Below, find the line containing "- lung tumour" and the line containing "- analysis volume"; reproduce exactly those two and every line between them, omitting pictures.

/---

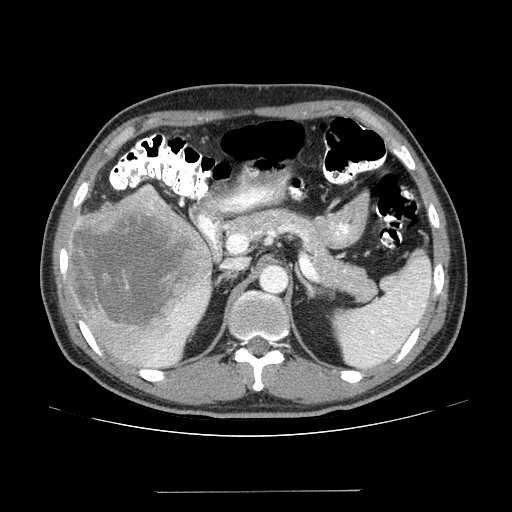
Contrast-enhanced abdominal CT (liver protocol), one axial slice. Slice 79 of 131 in the series (ordered by position). One of 2 acquisitions stored at this slice position. Soft-tissue window (W 400 / L 40 HU). 2.5 mm slice thickness. 512 × 512 image matrix, field of view 380 × 380 mm. From the clinical record (not read from this slice): diagnosis: hepatocellular carcinoma (patient treated with transarterial chemoembolisation; whether this scan precedes or follows treatment is not stated here); TNM stage (as recorded): Stage-I; Child-Pugh class: A.
Structures marked on this image (semi-automatic segmentation, software-assisted and operator-edited):
- liver parenchyma outside the tumour (the mass and vessels are separate outlines, so this box may not span the whole liver): bounding box [x1, y1, x2, y2] px = [64, 186, 212, 366]
- mass: [67, 186, 212, 333]
- portal vein: [154, 293, 198, 362]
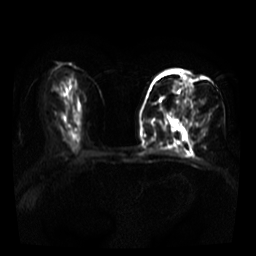
Breast MRI, one axial slice. Slice 18 of 39 in the series (ordered by position). Diffusion-weighted series; image 2 of 4 stored at this slice position (different b-values; order by instance number). 3 T. 5 mm slice thickness. 256 × 256 image matrix, field of view 320 × 320 mm. Female patient.
Annotated regions visible in this slice (manually delineated by an expert):
- tumour on diffusion-weighted imaging: bounding box (x1, y1, x2, y2) in pixels: (158, 83, 192, 102)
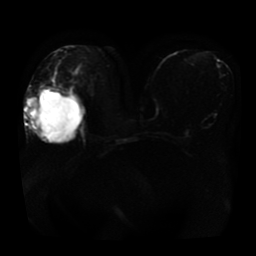
Breast MRI, one axial slice. Slice 23 of 41 in the series (ordered by position). Diffusion-weighted series; image 2 of 4 stored at this slice position (different b-values; order by instance number). 1.5 T. 5 mm slice thickness. 256 × 256 image matrix, field of view 360 × 360 mm. Female patient.
Annotated regions visible in this slice (manually delineated by an expert):
- tumour on diffusion-weighted imaging: bounding box [x1, y1, x2, y2] px = [27, 97, 40, 121]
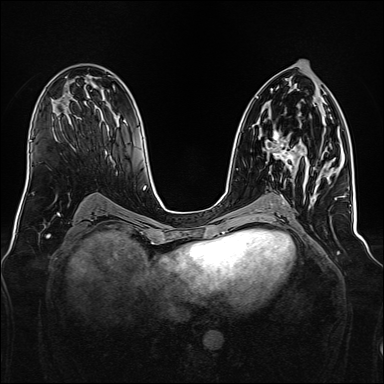
Breast MRI, one axial slice. Slice 80 of 160 in the series (ordered by position). Dynamic contrast-enhanced series, time point 2 of 7 at this slice position (early post-contrast). 1.5 T. TE 2.3 ms, TR 5.2 ms. 1 mm slice thickness. 384 × 384 image matrix, field of view 340 × 340 mm. Female patient.
Outlined on this slice (semi-automatic segmentation, software-assisted and operator-edited):
- enhancing-tissue mask used for the functional tumour volume (all voxels passing the contrast-enhancement thresholds inside the analysis volume; usually the tumour): bounding box [x1, y1, x2, y2] px = [266, 130, 330, 174]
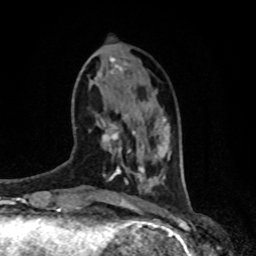
Breast MRI, one axial slice. Position 25 of 80 along the scan axis. Cropped to one breast. Dynamic contrast-enhanced series, time point 2 of 8 at this slice position (early post-contrast). 1.5 T. TE 4.2 ms, TR 7 ms. 256 × 256 image matrix, field of view 170 × 170 mm. Female patient.
Annotated regions visible in this slice (semi-automatically segmented with operator editing):
- enhancing-tissue mask used for the functional tumour volume (all voxels passing the contrast-enhancement thresholds inside the analysis volume; usually the tumour): box from (x=100, y=118) to (x=136, y=157) px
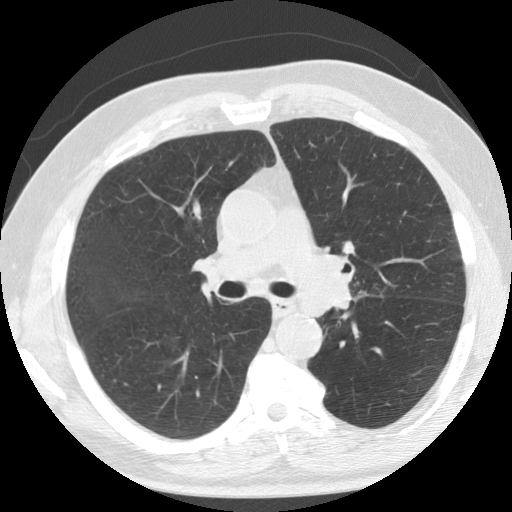
Low-dose screening chest CT, one axial slice. Position 82 of 133 along the scan axis. Reconstruction kernel STANDARD. 120 kVp. Lung window (W 1500 / L -600 HU). 2.5 mm slice thickness. 512 × 512 image matrix.
Outlined on this slice (manually delineated by an expert):
- lesion 1 (tumor, upper lobe of left lung): box from (x=310, y=253) to (x=350, y=316) px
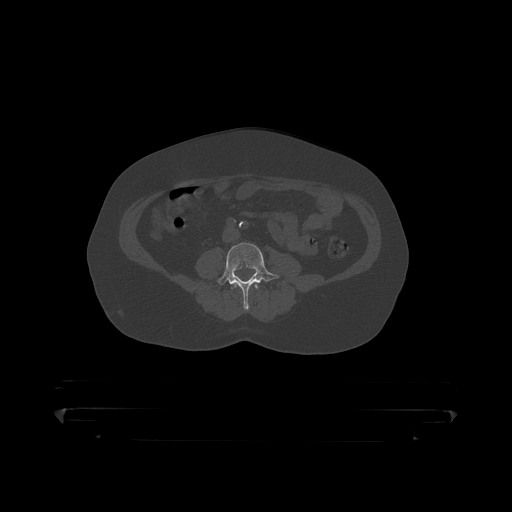
CT including the spine, one axial slice; position 66 of 390 along the scan axis; bone window (W 1800 / L 400 HU); 512 × 512 image matrix. Patient: male, 60 years. From the clinical record (not read from this slice): primary cancer: prostate.
Annotated regions visible in this slice (semi-automatic segmentation, software-assisted and operator-edited):
- L3 vertebra: bounding box (x1, y1, x2, y2) in pixels: (231, 283, 262, 298)
- L4 vertebra: (216, 243, 281, 311)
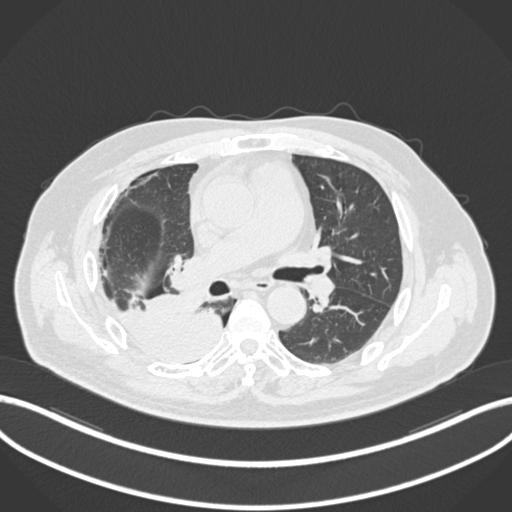
Chest CT, one axial slice; slice 107 of 218 in the series (ordered by position); 120 kVp; lung window (W 1500 / L -600 HU); 1 mm slice thickness; 512 × 512 image matrix, field of view 400 × 400 mm. Patient: male, 68 years. From the clinical record (not read from this slice): clinical TNM (as recorded): T2a N0 M0.
Structures marked on this image (bounding box drawn by a radiologist):
- lung tumour (recorded histology: adenocarcinoma): bounding box [x1, y1, x2, y2] px = [112, 290, 224, 362]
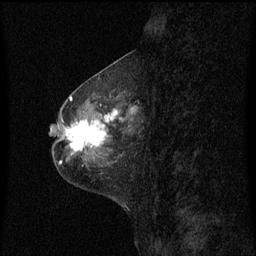
Breast MRI (dynamic contrast-enhanced), one sagittal slice. Slice 24 of 60 in the series (ordered by position). Dynamic contrast-enhanced series, image 2 of 3 at this slice position (ordered by acquisition). 1.5 T. TE 4.2 ms, TR 8.4 ms. 2 mm slice thickness. 256 × 256 image matrix, field of view 200 × 200 mm. Patient: female, 49 years. From the clinical record (not read from this slice): setting: breast cancer imaged before/during neoadjuvant chemotherapy; receptor status: HR-positive, HER2-negative.
Structures marked on this image (semi-automatically segmented with operator editing):
- analysis volume of interest (the breast-tissue region the enhancement analysis was run in; not a lesion): bounding box [x1, y1, x2, y2] px = [59, 101, 137, 158]
- tumour enhancement mask (voxels above the 70 % enhancement threshold inside the analysis volume of interest): [67, 109, 134, 152]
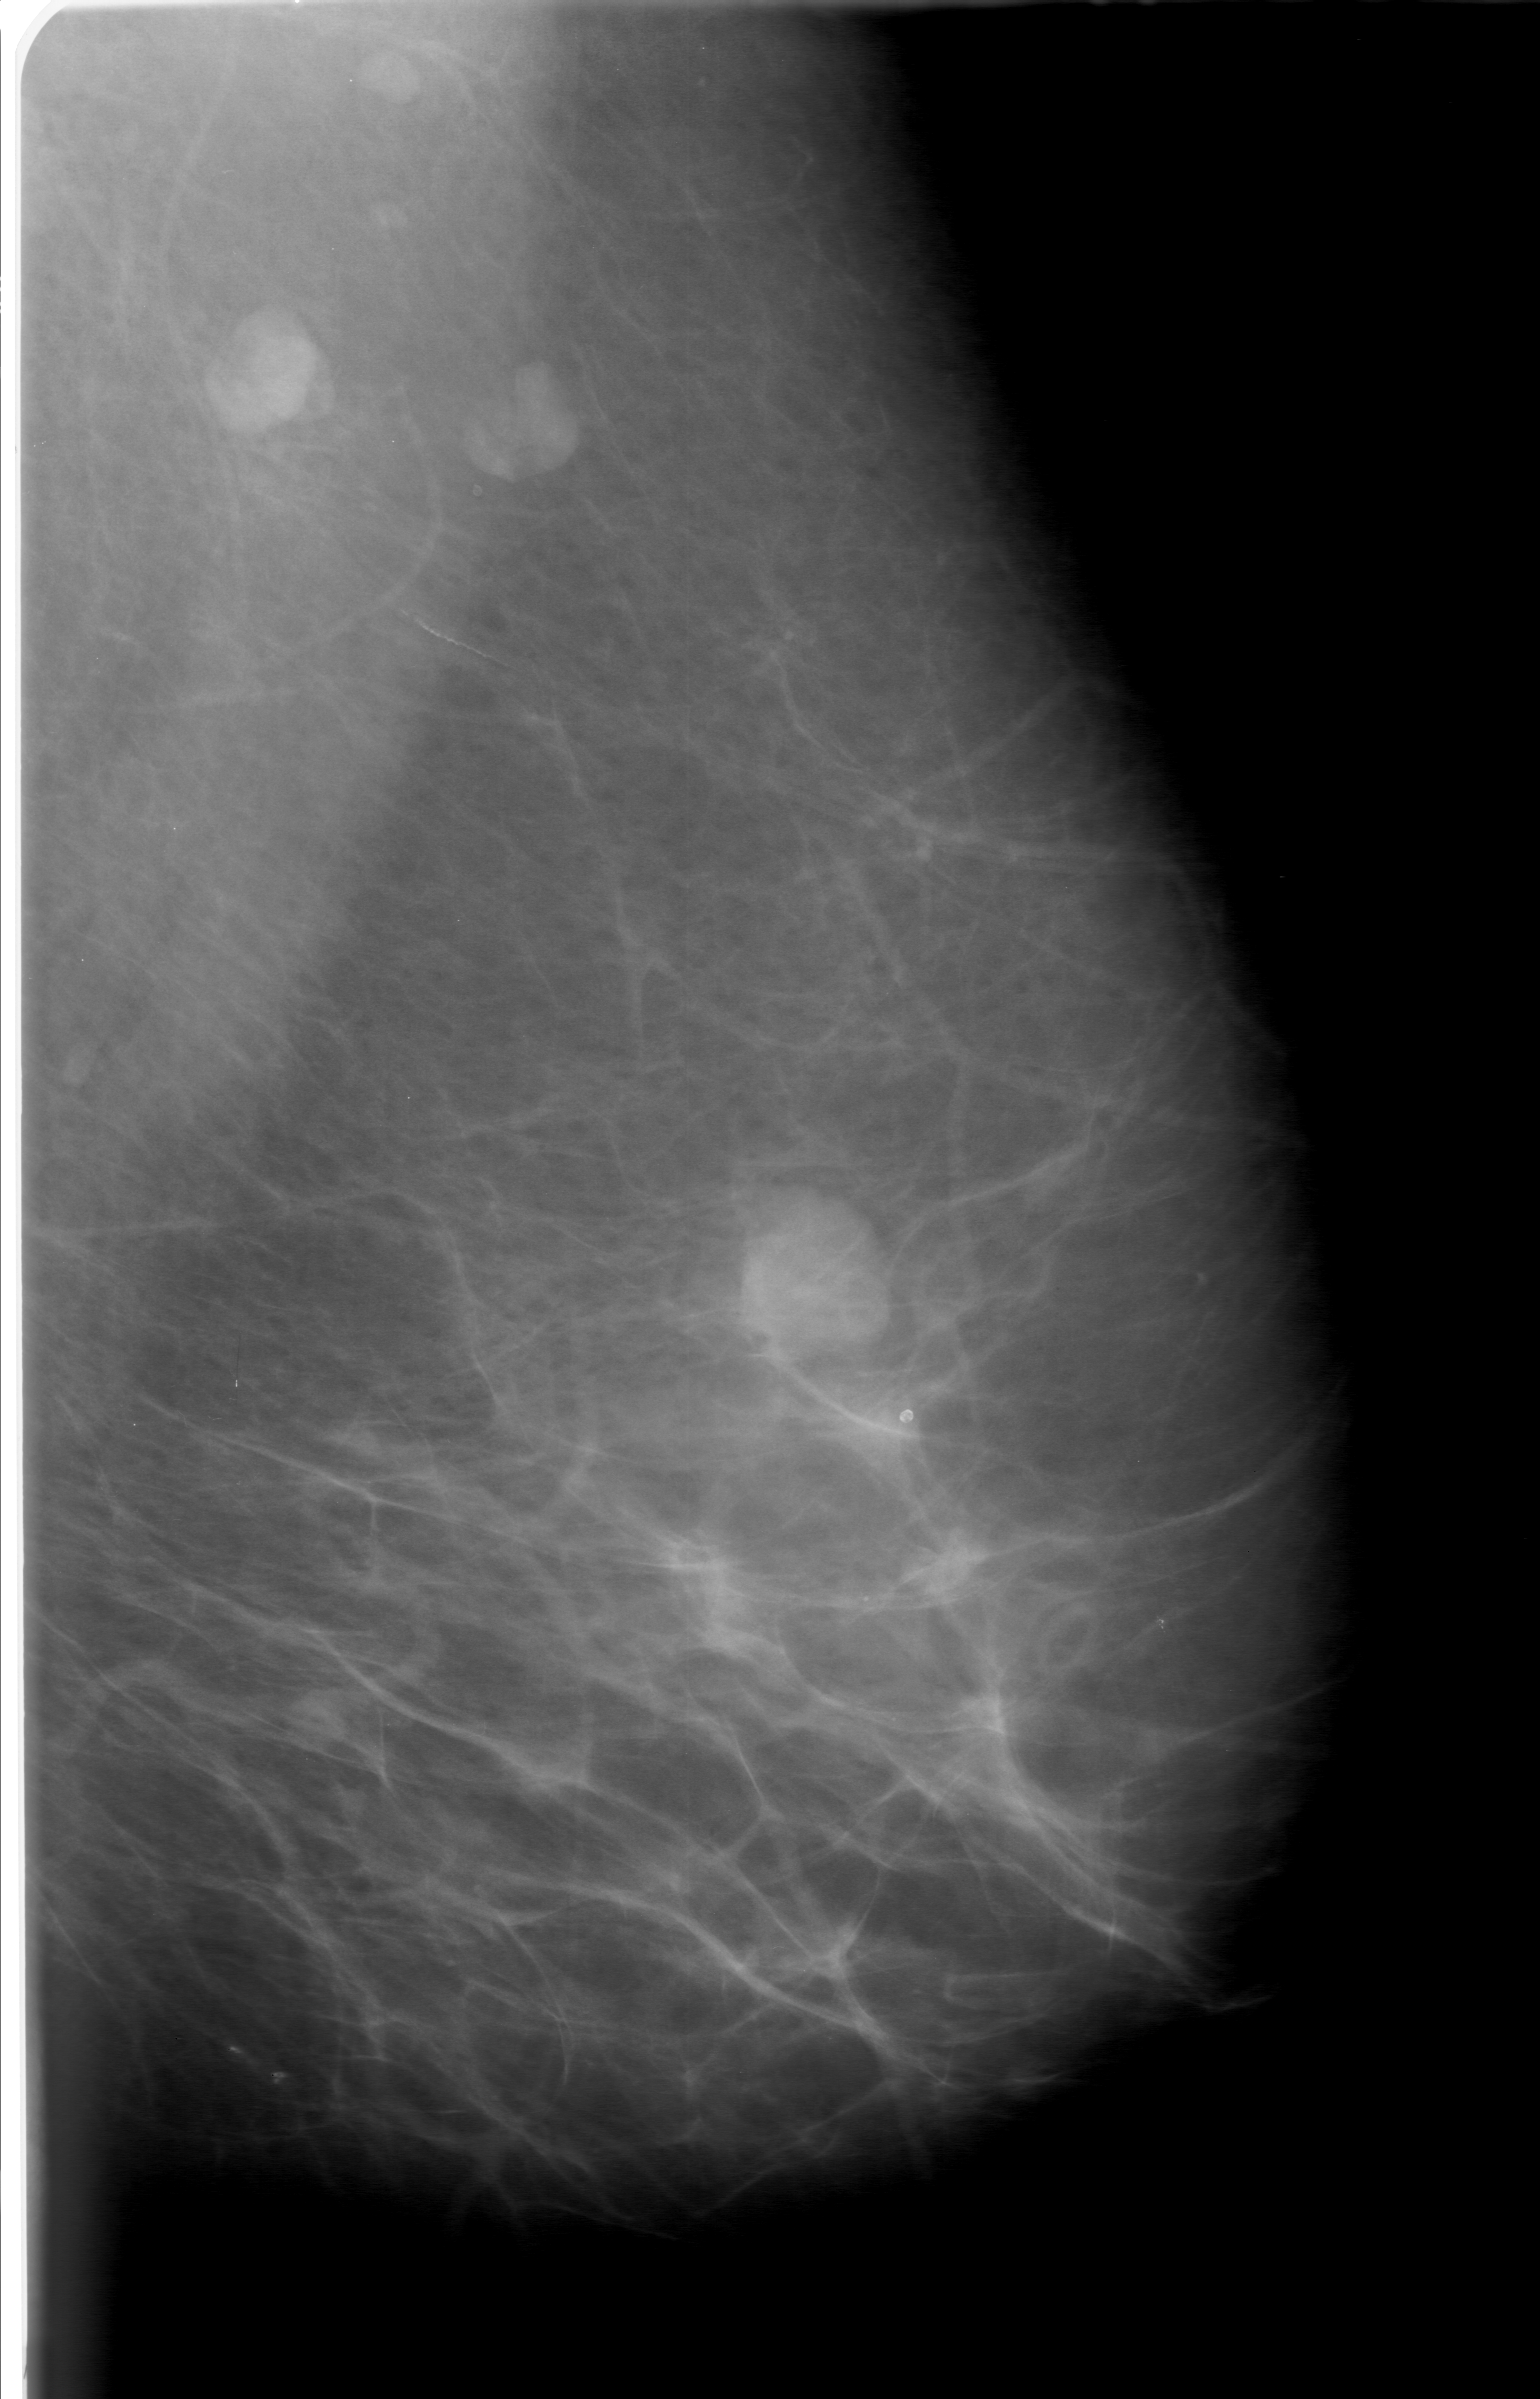
Mammogram (digitized film); left breast; MLO view; 1540 × 2399 image matrix.
Expert-marked regions of interest on this film, with their recorded descriptors:
- mass, shape lobulated, margins circumscribed; BI-RADS assessment category 0 (incomplete: needs additional imaging); subtlety rating 5 on a 1 (subtle) to 5 (obvious) scale; pathology result (as recorded, not read from the image): benign: box from (x=719, y=1184) to (x=899, y=1354) px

\---

→ **Written reply**
- lung tumour (recorded histology: adenocarcinoma): bounding box [x1, y1, x2, y2] px = [112, 290, 224, 362]
Breast MRI (dynamic contrast-enhanced), one sagittal slice. Slice 24 of 60 in the series (ordered by position). Dynamic contrast-enhanced series, image 2 of 3 at this slice position (ordered by acquisition). 1.5 T. TE 4.2 ms, TR 8.4 ms. 2 mm slice thickness. 256 × 256 image matrix, field of view 200 × 200 mm. Patient: female, 49 years. From the clinical record (not read from this slice): setting: breast cancer imaged before/during neoadjuvant chemotherapy; receptor status: HR-positive, HER2-negative.
Structures marked on this image (semi-automatically segmented with operator editing):
- analysis volume of interest (the breast-tissue region the enhancement analysis was run in; not a lesion): bounding box [x1, y1, x2, y2] px = [59, 101, 137, 158]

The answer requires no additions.